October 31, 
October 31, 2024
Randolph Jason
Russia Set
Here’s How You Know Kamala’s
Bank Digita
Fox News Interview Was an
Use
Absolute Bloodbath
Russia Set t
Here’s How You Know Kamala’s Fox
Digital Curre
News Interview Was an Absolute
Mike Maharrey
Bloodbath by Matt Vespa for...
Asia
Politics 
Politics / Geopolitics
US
☆ ☆ ☆ ☆
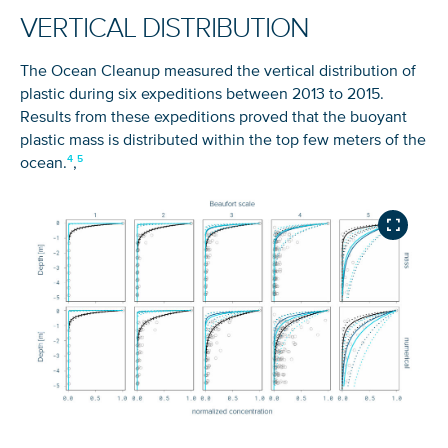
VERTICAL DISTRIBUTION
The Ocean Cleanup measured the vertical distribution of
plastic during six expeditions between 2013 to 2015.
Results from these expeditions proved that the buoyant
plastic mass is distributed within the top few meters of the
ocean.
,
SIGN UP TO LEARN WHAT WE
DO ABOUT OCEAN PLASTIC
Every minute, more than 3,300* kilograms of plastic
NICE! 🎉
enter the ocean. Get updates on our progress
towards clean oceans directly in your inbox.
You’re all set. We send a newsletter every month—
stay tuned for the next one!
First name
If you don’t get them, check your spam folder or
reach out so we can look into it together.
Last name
☆ ☆ ☆ ☆
◆ EXERCISE OBJECTIVE: Look for the string "Here" in the data above and return every line that has it.

◆ EXERCISE SOLUTION:
Here’s How You Know Kamala’s
Here’s How You Know Kamala’s Fox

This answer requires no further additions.